▸ Action item:
Answer these questions using the flash drought figure captions:
1. How many grid cells does the NHFD-prone region account for when estimated from the ERA5 dataset?
2. What ratio threshold defines a CHFD-prone region?
3. Which variable does the abbreviation SSHF stand for?

[Passage to read Boundary: Start]

Extended Data Fig. 2 Ratio, duration, recovery duration of compound heat flash droughts (CHFDs) and non-heat flash droughts (NHFDs) during 1950–2022 period.
The ratio refers to the number of CHFDs divided by total flash droughts (a) and the number of NHFDs divided by total flash droughts (b). c, d, Duration of CHFDs (c) and NHFDs (d). e, f, Recovery duration of CHFDs (e) and NHFDs (f). g, Boxplots of ratio, duration, and recovery duration of CHFDs (n = 6057 from the ERA5-Land and n = 6116 from the ERA5) and NHFDs (n = 5815 from the ERA5-Land and n = 6306 from the ERA5) across CHFD-prone and NHFD-prone regions, respectively. The CHFD-prone (NHFD-prone) regions are defined as the regions where the number of CHFDs (NHFDs) divided by the total flash droughts exceeds 50% (see Methods for detailed definition). The centre line of the box plots (g) indicates median value, and the box bounds (whiskers) indicate 25th/75th percentile (minimum/maximum) values. Outliers are not displayed. Asterisks indicate the ratio, duration and recovery duration of CHFDs are significantly (two-sided t-test, P = 0.05) different from these of NHFDs. The stippling in (c) and (e) denotes regions where the duration and recovery duration of CHFDs is significantly (two-sided t-test, P = 0.05) different from that of NHFDs between 1950 and 2022.
Extended Data Fig. 3 The definition of compound heat flash drought-prone (CHFD-prone) and non-heat flash drought-prone (NHFD-prone) regions.
a, The global map of CHFD-prone region (defined as having a ratio of the number of CHFD to total flash droughts higher than 50%, accounting for 6057 grid cells) and NHFD-prone region (defined as have a ratio of the number of NHFD to total flash droughts higher than 50%, accounting for 5815 grid cells) estimated from the ERA5-Land dataset. b, The same as a, but estimated from the ERA5 dataset. The CHFD-prone region accounts for 6116 grid cells and the NHFD-prone region accounts for 6306 grid cells.
Extended Data Fig. 4 The hydrometeorological drivers of compound heat flash droughts (CHFDs) and non-heat flash droughts (NHFDs).
a–h, The anomalies of precipitation (a, PRE), surface solar radiation (b, SSR), surface sensible heat flux (c, SSHF), surface latent heat flux (d, SLHF), evaporative fraction (e, EF), relative humidity (f, RH), daily maximum temperature (g, Tmax) and soil moisture (h, SM) during CHFDs and NHFDs over CHFD-prone and NHFD-prone regions, respectively. These anomalies are estimated by monthly average values. The centre line of the box plots indicates median value, and the box bounds (whiskers) indicate 25th/75th percentile (minimum/maximum) values. Outliers are not displayed. Asterisks indicate the hydrometeorological anomalies during CHFDs are significantly (two-sided t-test, P = 0.05) different from these during NHFDs.
Extended Data Fig. 5 Global map of hydrometeorological drivers of compound heat flash droughts (CHFDs) and non-heat flash droughts (NHFDs) based on the ERA5-Land dataset.

[Passage to read Boundary: End]
[Supplied data Boundary: Start]

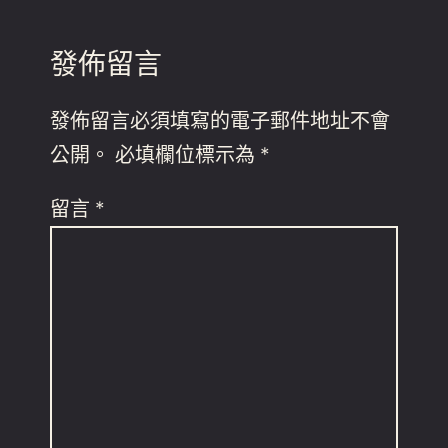
發佈留言
發佈留言必須填寫的電子郵件地址不會
公開。
必填欄位標示為
*
留言
*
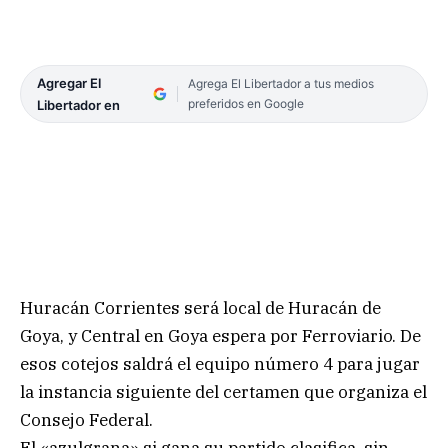
Agregar El
Agrega El Libertador a tus medios
preferidos en Google
Libertador en
Huracán Corrientes será local de Huracán de
Goya, y Central en Goya espera por Ferroviario. De
esos cotejos saldrá el equipo número 4 para jugar
la instancia siguiente del certamen que organiza el
Consejo Federal.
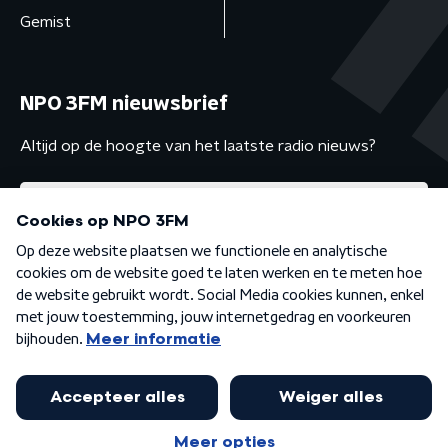
Gemist
NPO 3FM nieuwsbrief
Altijd op de hoogte van het laatste radio nieuws?
Algemene voorwaarden
Privacybeleid
Cookiebeleid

[Supplied data Boundary: End]

▸ Written solution:
1. 6306 grid cells.
2. The number of CHFDs divided by total flash droughts must exceed 50%.
3. Surface sensible heat flux.